8. THE EDITOR (dir. Adam Brooks & Matthew Kennedy, Canada)
Astron 6, the Canadian comedy collective responsible for THE EDITOR, rose to prominence in the independent horror scene in 2012 with a pair of amazing feature films: MANBORG, a tribute to late 80s/early 90s straight-to-video sci-fi/action films made on a reported budget of $1,000, andFATHER’S DAY, an incredibly ambitious grindhouse satire produced by Troma that made even fellow Canadian Jason Eisner’s HOBO WITH A SHOTGUN look like a Merchant Ivory Production. Their latest feature does for Italian horror and exploitation cinema of the 70s and 80s what FATHER’S DAY did for gritty 70s revenge films. Rey Ciso (Adam Brooks) was the finest editor in Italy until an accident claimed the fingers on his right hand. Now he is reduced to cutting cheap horror films with his beautiful assistant Bella (Samantha Hill). When actors on his current project start turning up dead, Detective Peter Porfiry (Matthew Kennedy) shows up to investigate, and Ciso is his number one suspect. Combining their signature dark humor with garish colors, bad English dubbing, plentiful nudity and excessive gore pulled right from the films of Dario Argento, Sergio Martino, Lucio Fulci and countless others, THE EDITOR delivers more than any horror fan could possibly ask for while lovingly and hilariously sending up those films. Like FATHER’S DAY before it, THE EDITOR had me laughing until I was crying and out of breath. You’ll never look at a birthday cake the same way again.
7. INTERSTELLAR (dir. Christopher Nolan, USA)
I’ve started and scrapped about a dozen different paragraphs about INTERSTELLAR, but I’m still not sure how to approach it for this list. I feel like a defense of Christopher Nolan is in order, but ultimately that’s a (never-ending, pointless) discussion for another time. Instead, I’ll just talk about what I like about INTERSTELLAR: I like that Nolan has made a movie with the intent of stirring the imagination of audiences in the hopes of jump-starting renewed enthusiasm for space exploration. I like the cast. Matthew McConaughey continues his streak of great lead performances, and Mackenzie Foy is excellent as his young daughter. I like the crazy science stuff like the planet where time relativity is an issue due to its proximity to a black hole. I love the robots, real creations that are as far from the standard issue humanoid things we’re used to seeing in the movies as they could be. I love their endearing personalities. I love the gorgeous visuals. I love Hans Zimmer’s score, the best of any film this year and probably the best of his career. I love that I left the theater actually thinking about things I had just watched and inspired to read more about the science in the film and the possibility of manned space exploration. I love the tesseract. I love that Christopher Nolan was brave enough to put this big, awkward, almost painfully earnest thing out there on thousands of screens, and that he was willing to trade in the bleakness of his Batman films for something so unapologetically optimistic. I love that Christopher Nolan loves making movies, and that this is the result. This is about as great as big-budget Hollywood movies get. Hugely ambitious, gorgeously shot, thoughtful and poignant.

*DATA SECTION*
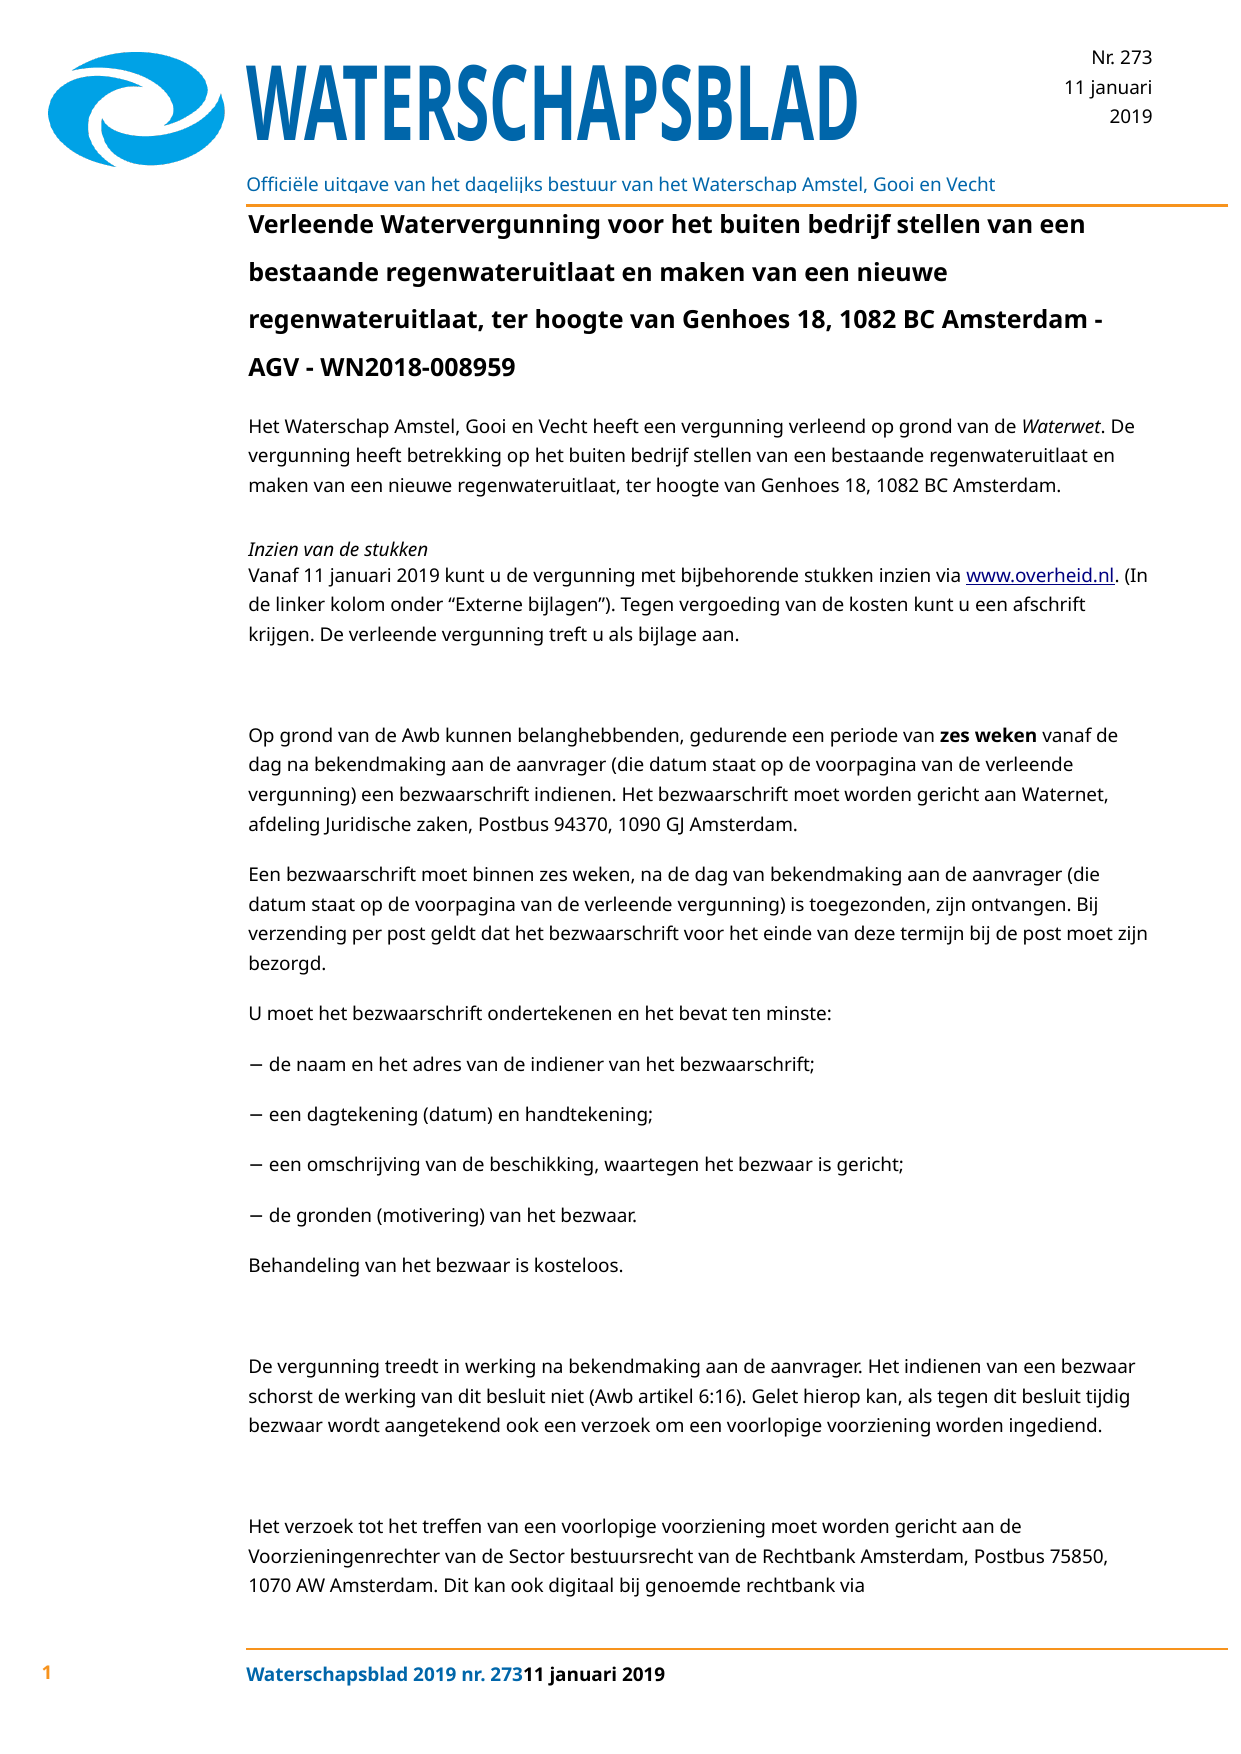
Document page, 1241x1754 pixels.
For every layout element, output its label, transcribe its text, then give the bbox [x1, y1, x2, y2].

*REQUEST*
According to the film reviews, what accident ended Rey Ciso's time as Italy's finest editor? The material after the film reviews stands apart from them.

*EXERCISE OUTPUT*
An accident claimed the fingers on his right hand.